Одобрительные «угу» и «ага» прошли среди делегатов.
– Но это ещё не всё, – Козинцев повернулся к Командующему. – Они уже зарегистрировали эту девочку?
– Так точно, – резко и чётко ответил Командующий.
– Вы видите – чтобы отбирать у нас проценты на выборах, власть создала такую удивительную партию: «Партия настоящих коммунистов». Только вслушайтесь – настоящих! Вот хочет человек проголосовать за коммунистов, приходит на избирательный участок, а у него в бюллетене две коммунистические партии, и он не знает, за кого голосовать. Подобная технология называется – партия-спойлер. Такая партия больше одного процента никогда не набирает, они даже не ведут агитацию.

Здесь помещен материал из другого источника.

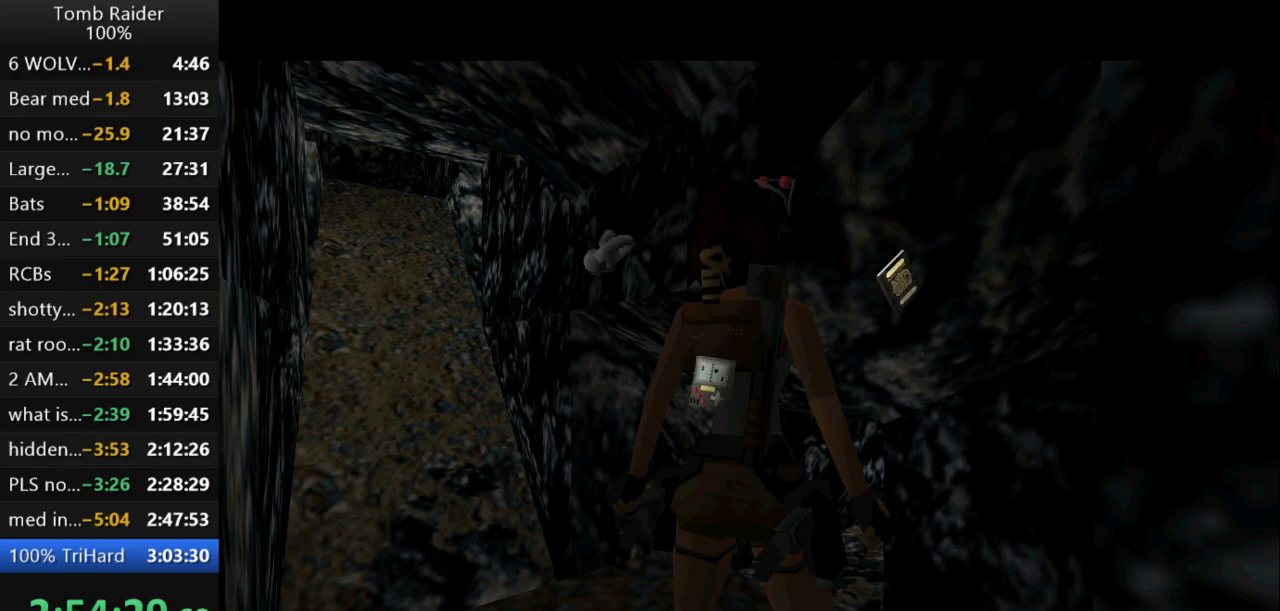
{"keys": ["left", "up"], "events": [[400, "left", "down"]]}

Но это тот процент, который они оттягивают у нас. В Севастополе они выдвинули молодую девочку, как её? Антонина Кислицкая.
При звуке этого имени в душе Петра колыхнулось что-то жаждущее. Ему сделалось неспокойно, он принялся елозить на стуле.
– Но разве нам можно помешать? – Козинцев распалялся всё сильнее. – Мы с вами севастопольцы или кто? Мы что, позволим заезжим варягам перекраивать наш город? Посмотрите, во что они превратили Херсонес, из древнего уникального города сделали попсовый Диснейленд. Сейчас они будут строить культурный кластер с театром оперы и балета. Ладно, нам нужна культура. Но покажите соответствующие документы на строительство. Нет никаких документов. А сам облик театра – архитектурное не пойми что. Наши местные архитекторы говорят – это уничтожит исторический облик центра города. Но главное, нас, местных жителей, не спросили, с нами не посоветовались, а просто спустили проект сверху.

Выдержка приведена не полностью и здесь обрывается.